SELECTED EXCERPT:
_ _ _ _ _ _ _

International training: MSU veterinary faculty teach epidemiology in China

International training: MSU veterinary faculty teach epidemiology in China

Contact: Allison Matthews

MSU professors in the College of Veterinary Medicine Drs. David R. Smith and Robert W. Wills, center, are pictured with Chinese graduate students they taught recently during a two-week epidemiology course funded by the Chinese Academy of Agricultural Sciences. (Photo submitted)

STARKVILLE, Miss.—Two Mississippi State professors in the university’s College of Veterinary Medicine are reaching out to students around the world who want to learn about their specialized field of epidemiology.

Drs. David R. Smith and Robert W. Wills recently traveled to China to teach a two-week, two-credit-hour course funded by the Chinese Academy of Agricultural Sciences.

“There is a need for training Chinese veterinarians in epidemiology,” Smith said. Epidemiology is the branch of medicine dealing with the incidence and prevalence of disease in large populations and with detection of the sources and cause of epidemics of infectious disease. It’s also commonly referred to as studying “herd health.”

Both faculty members also travelled to the country last year under a cooperative arrangement from the U.S. Department of Agriculture’s Foreign Agriculture Service and the Chinese Ministry of Agriculture.

“There are some diseases of animals that are important to the economy of farming in the U.S. or to public health. Influenza is a really important one,” said Smith, the Mikell and Mary Cheek Hall Davis Endowed Professor at MSU, who also explained that managing disease is an important issue around the world.

“There are some diseases that we’ve managed to control in the U.S. that are still problems in China and in other Asian countries, and the USDA believes that identifying and controlling particular diseases in these countries helps protect animal and public health in the U.S.,” Smith said. Interestingly, epidemiology is not taught as part of regular veterinary training in China, he added.

“There is wide recognition of the value for veterinary epidemiology training in China to improve the safety of food, improve the well-being of animals by preventing diseases, and protecting public health by reducing human exposure to zoonotic diseases,” Smith said.

Smith and Wills hope to see the new relationships formed with the Chinese continue to grow. Their students were graduates of veterinary schools in China who are now doing additional graduate work through the Chinese Academy of Agricultural Sciences.

“The students were very excited to visit with us and to speak English. They were full of questions and very positive about interacting with Americans. They also were very attentive to the course,” Smith said.

In addition to the nearly 40 students officially enrolled in the class, more students not earning credit also sat in to learn from the MSU visiting faculty members.

Smith and Wills have a few long-term goals for the Chinese teaching project.

“We hope to go back again, and it sounds like the Chinese are interested in having us do that. We also would like to have some of the good students come here and spend some time doing graduate research at Mississippi State,” Smith said.

“Maybe they would return to China and become teachers. The idea is that we are training the trainers of epidemiology in the future,” he said.

MSU is Mississippi’s leading university, available online at www.msstate.edu.

_ _ _ _ _ _ _

THINGS TO DO:
1. According to Smith in the article on MSU faculty teaching epidemiology in China, what are all the purposes that veterinary epidemiology training in China is widely recognized to serve?
2. Copy the part of the article on MSU faculty teaching epidemiology in China that runs from "Smith and Wills hope" up to and including "through the Chinese Academy of Agricultural Sciences.", word for word.

_ _ _ _ _ _ _

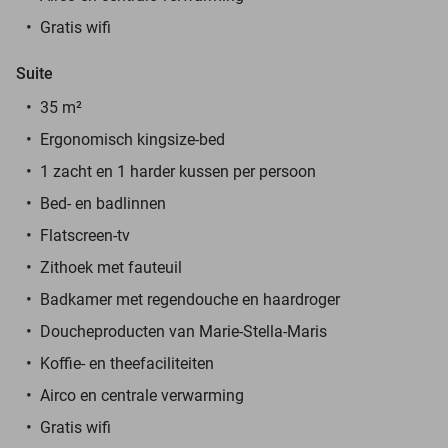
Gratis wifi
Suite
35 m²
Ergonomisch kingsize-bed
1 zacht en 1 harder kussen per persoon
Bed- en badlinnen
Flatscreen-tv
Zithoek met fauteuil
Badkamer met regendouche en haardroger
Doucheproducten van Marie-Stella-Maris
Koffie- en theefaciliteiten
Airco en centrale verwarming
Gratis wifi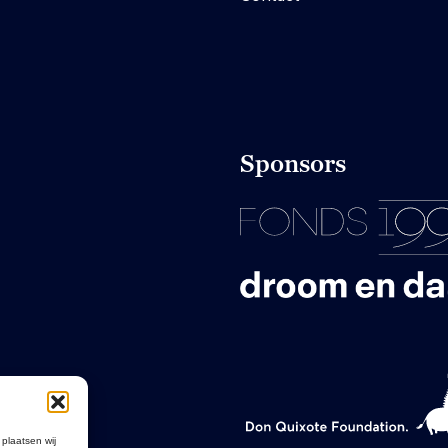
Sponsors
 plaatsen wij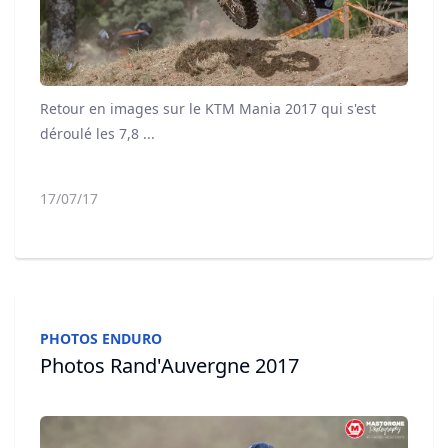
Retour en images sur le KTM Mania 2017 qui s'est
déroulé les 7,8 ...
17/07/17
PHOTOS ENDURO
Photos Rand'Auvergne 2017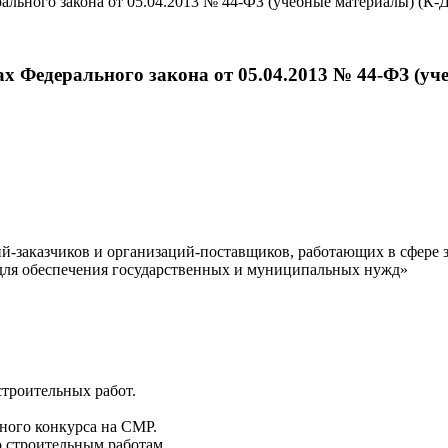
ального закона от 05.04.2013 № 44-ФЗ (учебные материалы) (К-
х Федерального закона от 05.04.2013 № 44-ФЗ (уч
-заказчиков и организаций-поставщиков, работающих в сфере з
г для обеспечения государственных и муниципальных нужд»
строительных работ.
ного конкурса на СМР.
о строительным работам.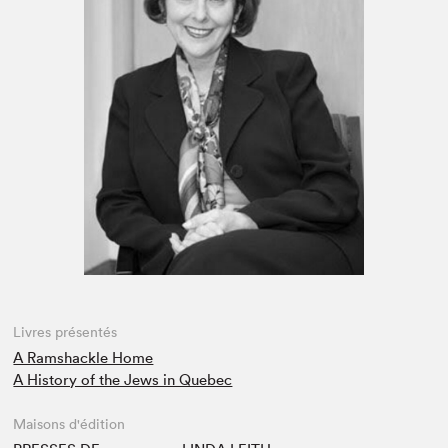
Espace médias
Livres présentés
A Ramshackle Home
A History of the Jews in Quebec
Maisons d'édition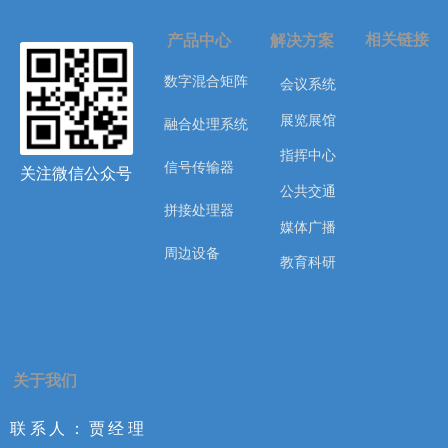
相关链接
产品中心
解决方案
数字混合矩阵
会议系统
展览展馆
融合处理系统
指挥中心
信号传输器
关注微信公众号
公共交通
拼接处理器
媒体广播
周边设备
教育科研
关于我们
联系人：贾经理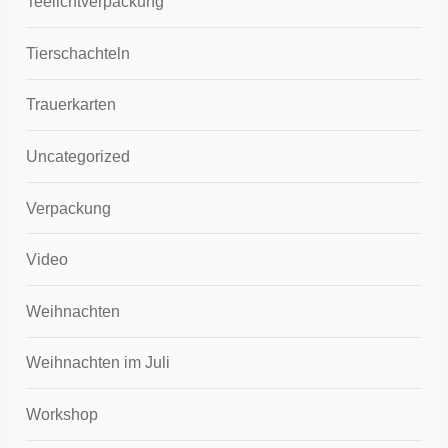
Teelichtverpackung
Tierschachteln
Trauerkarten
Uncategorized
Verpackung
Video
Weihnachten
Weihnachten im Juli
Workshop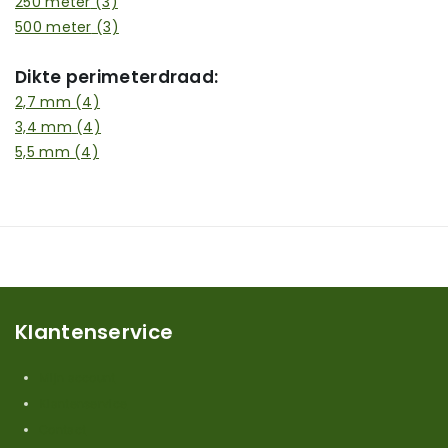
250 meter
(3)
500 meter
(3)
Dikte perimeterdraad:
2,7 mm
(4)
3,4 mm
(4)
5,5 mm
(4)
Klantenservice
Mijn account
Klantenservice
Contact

_ _ _ _ _ _ _

ANSWERS:
1.
- Improving the safety of food
- Improving the well-being of animals by preventing diseases
- Protecting public health by reducing human exposure to zoonotic diseases

2.
Smith and Wills hope to see the new relationships formed with the Chinese continue to grow. Their students were graduates of veterinary schools in China who are now doing additional graduate work through the Chinese Academy of Agricultural Sciences.